Work to be completed: Line by line, restate the material word for word, omitting any image.

Records:

───

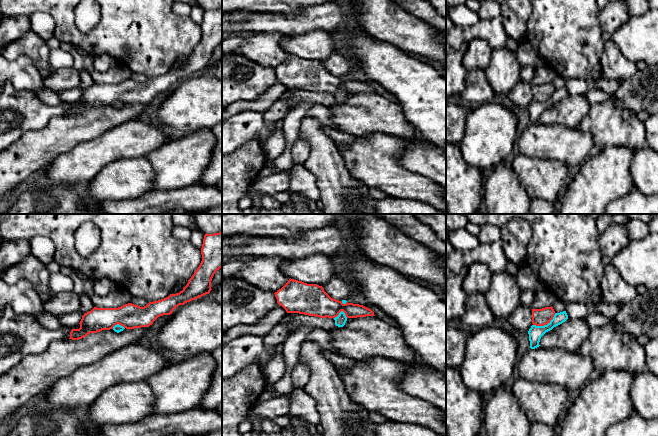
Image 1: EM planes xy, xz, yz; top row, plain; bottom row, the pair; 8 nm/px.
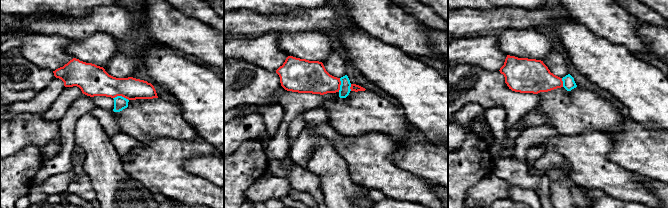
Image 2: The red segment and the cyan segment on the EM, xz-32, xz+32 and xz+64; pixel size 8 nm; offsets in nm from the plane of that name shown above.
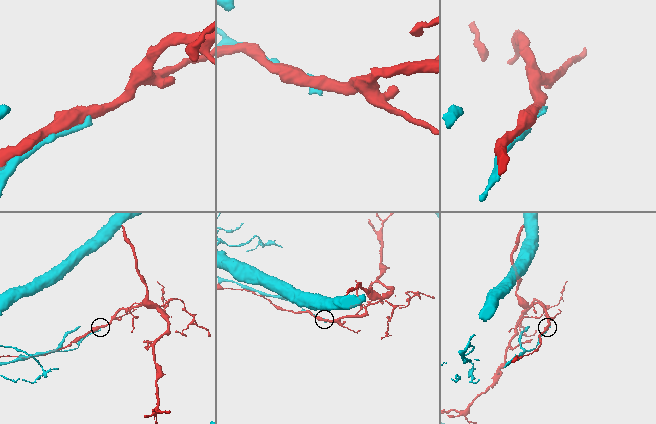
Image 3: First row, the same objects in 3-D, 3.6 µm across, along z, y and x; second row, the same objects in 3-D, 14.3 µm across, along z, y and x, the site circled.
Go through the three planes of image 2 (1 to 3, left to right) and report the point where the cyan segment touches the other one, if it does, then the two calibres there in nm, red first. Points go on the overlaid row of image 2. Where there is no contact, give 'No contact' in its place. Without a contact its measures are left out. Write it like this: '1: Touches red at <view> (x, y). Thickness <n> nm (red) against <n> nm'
1: Touches red at xz-32 (121, 95). Thickness 240 nm (red) against 110 nm
2: Touches red at xz+32 (340, 84). Thickness 260 nm (red) against 90 nm
3: Touches red at xz+64 (562, 82). Thickness 280 nm (red) against 100 nm

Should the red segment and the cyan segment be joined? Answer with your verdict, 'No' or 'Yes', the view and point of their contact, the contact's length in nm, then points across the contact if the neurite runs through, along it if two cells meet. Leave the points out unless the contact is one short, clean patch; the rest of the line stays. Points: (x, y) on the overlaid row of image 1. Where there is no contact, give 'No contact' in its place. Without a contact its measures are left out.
Yes. Touches red at yz (545, 324). Shared border 200 nm

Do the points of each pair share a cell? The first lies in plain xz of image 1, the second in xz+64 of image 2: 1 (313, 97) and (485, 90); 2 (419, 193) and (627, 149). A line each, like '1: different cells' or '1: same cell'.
1: same cell
2: different cells

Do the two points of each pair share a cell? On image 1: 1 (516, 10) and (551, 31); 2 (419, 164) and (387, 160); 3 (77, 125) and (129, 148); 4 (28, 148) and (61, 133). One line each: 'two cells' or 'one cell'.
1: two cells
2: two cells
3: two cells
4: one cell

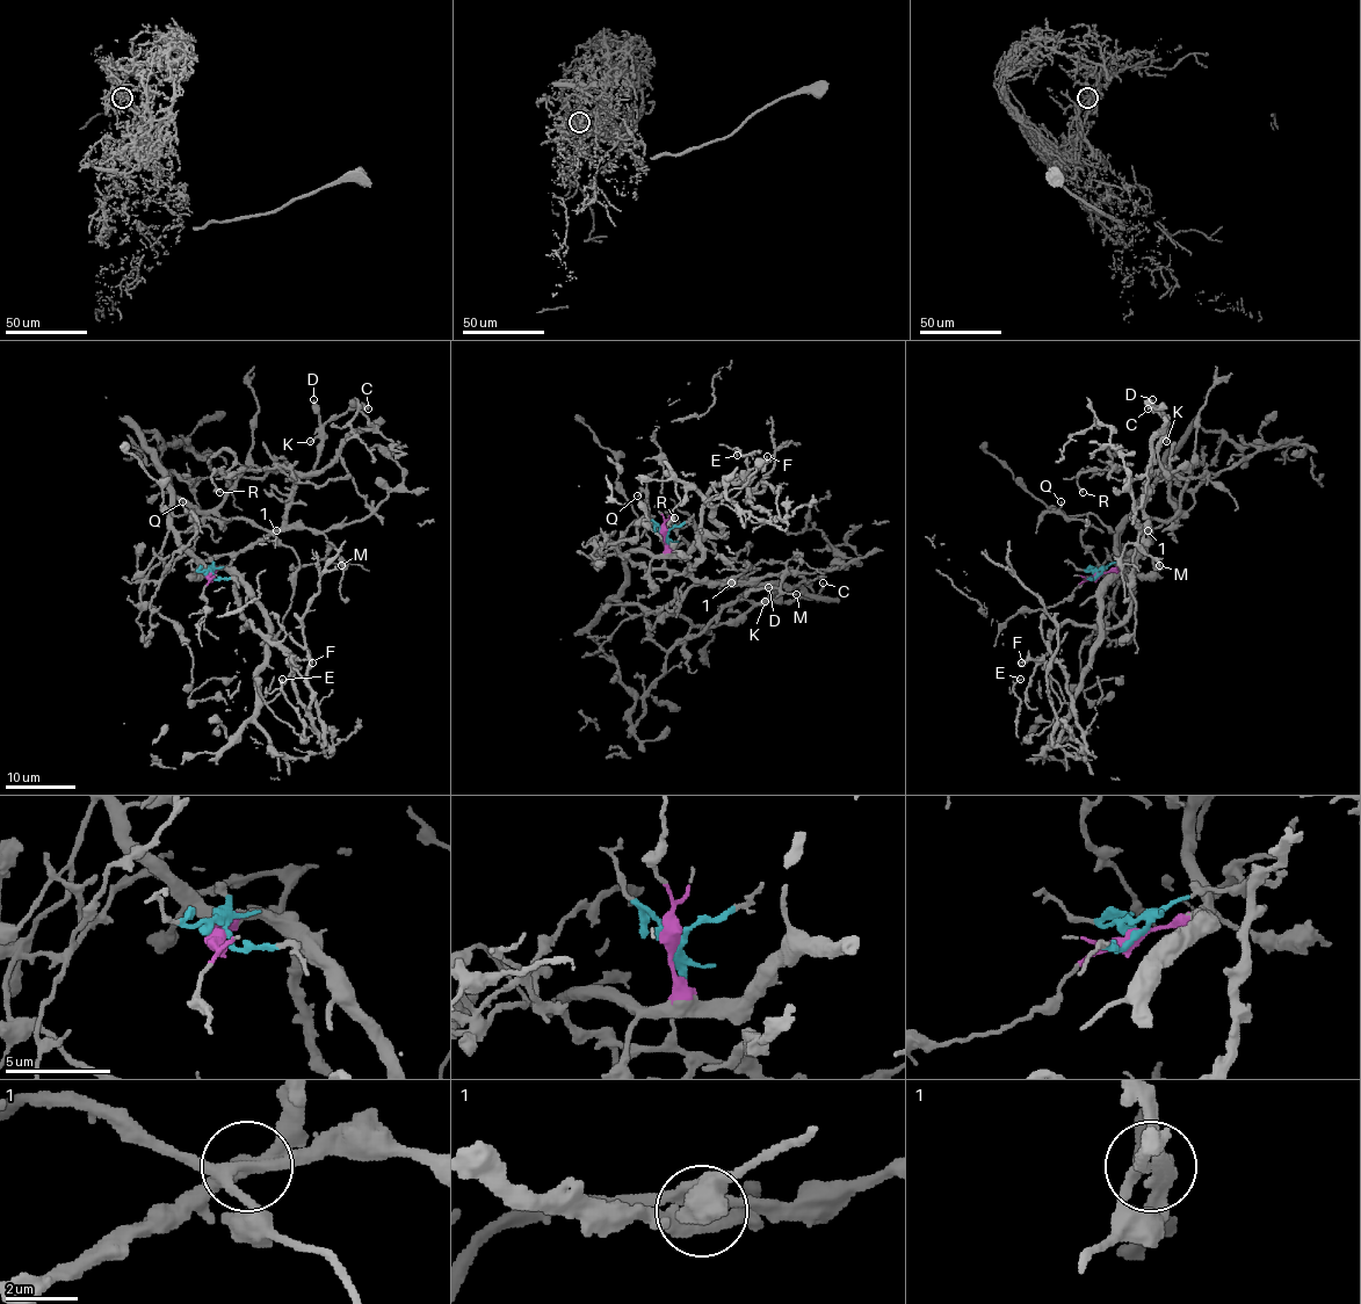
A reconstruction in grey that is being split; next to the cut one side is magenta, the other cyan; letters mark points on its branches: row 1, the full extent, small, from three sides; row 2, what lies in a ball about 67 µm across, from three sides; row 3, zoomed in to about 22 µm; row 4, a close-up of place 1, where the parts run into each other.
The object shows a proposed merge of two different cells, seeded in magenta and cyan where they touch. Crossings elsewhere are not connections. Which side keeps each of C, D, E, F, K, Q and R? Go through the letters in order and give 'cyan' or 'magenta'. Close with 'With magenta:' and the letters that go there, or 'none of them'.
C: magenta
D: magenta
E: magenta
F: cyan
K: magenta
Q: cyan
R: cyan
With magenta: C, D, E, K

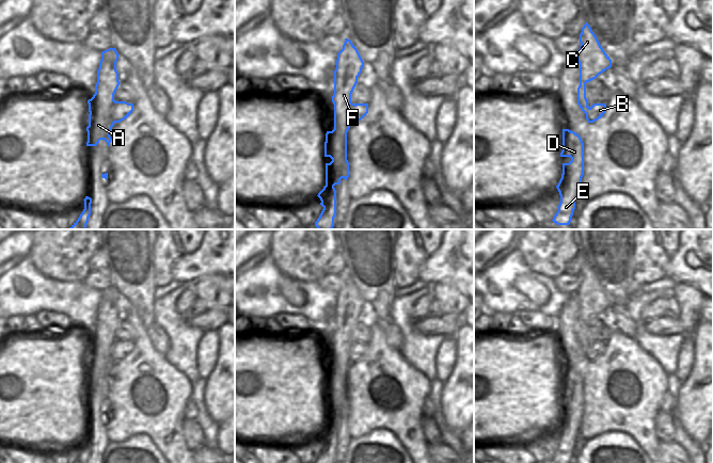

───

Expected answer:
Image 1: EM planes xy, xz, yz; top row, plain; bottom row, the pair; 8 nm/px.
Image 2: The red segment and the cyan segment on the EM, xz-32, xz+32 and xz+64; pixel size 8 nm; offsets in nm from the plane of that name shown above.
Image 3: First row, the same objects in 3-D, 3.6 µm across, along z, y and x; second row, the same objects in 3-D, 14.3 µm across, along z, y and x, the site circled.
Go through the three planes of image 2 (1 to 3, left to right) and report the point where the cyan segment touches the other one, if it does, then the two calibres there in nm, red first. Points go on the overlaid row of image 2. Where there is no contact, give 'No contact' in its place. Without a contact its measures are left out. Write it like this: '1: Touches red at <view> (x, y). Thickness <n> nm (red) against <n> nm'
1: Touches red at xz-32 (121, 95). Thickness 240 nm (red) against 110 nm
2: Touches red at xz+32 (340, 84). Thickness 260 nm (red) against 90 nm
3: Touches red at xz+64 (562, 82). Thickness 280 nm (red) against 100 nm

Should the red segment and the cyan segment be joined? Answer with your verdict, 'No' or 'Yes', the view and point of their contact, the contact's length in nm, then points across the contact if the neurite runs through, along it if two cells meet. Leave the points out unless the contact is one short, clean patch; the rest of the line stays. Points: (x, y) on the overlaid row of image 1. Where there is no contact, give 'No contact' in its place. Without a contact its measures are left out.
Yes. Touches red at yz (545, 324). Shared border 200 nm

Do the points of each pair share a cell? The first lies in plain xz of image 1, the second in xz+64 of image 2: 1 (313, 97) and (485, 90); 2 (419, 193) and (627, 149). A line each, like '1: different cells' or '1: same cell'.
1: same cell
2: different cells

Do the two points of each pair share a cell? On image 1: 1 (516, 10) and (551, 31); 2 (419, 164) and (387, 160); 3 (77, 125) and (129, 148); 4 (28, 148) and (61, 133). One line each: 'two cells' or 'one cell'.
1: two cells
2: two cells
3: two cells
4: one cell

A reconstruction in grey that is being split; next to the cut one side is magenta, the other cyan; letters mark points on its branches: row 1, the full extent, small, from three sides; row 2, what lies in a ball about 67 µm across, from three sides; row 3, zoomed in to about 22 µm; row 4, a close-up of place 1, where the parts run into each other.
The object shows a proposed merge of two different cells, seeded in magenta and cyan where they touch. Crossings elsewhere are not connections. Which side keeps each of C, D, E, F, K, Q and R? Go through the letters in order and give 'cyan' or 'magenta'. Close with 'With magenta:' and the letters that go there, or 'none of them'.
C: magenta
D: magenta
E: magenta
F: cyan
K: magenta
Q: cyan
R: cyan
With magenta: C, D, E, K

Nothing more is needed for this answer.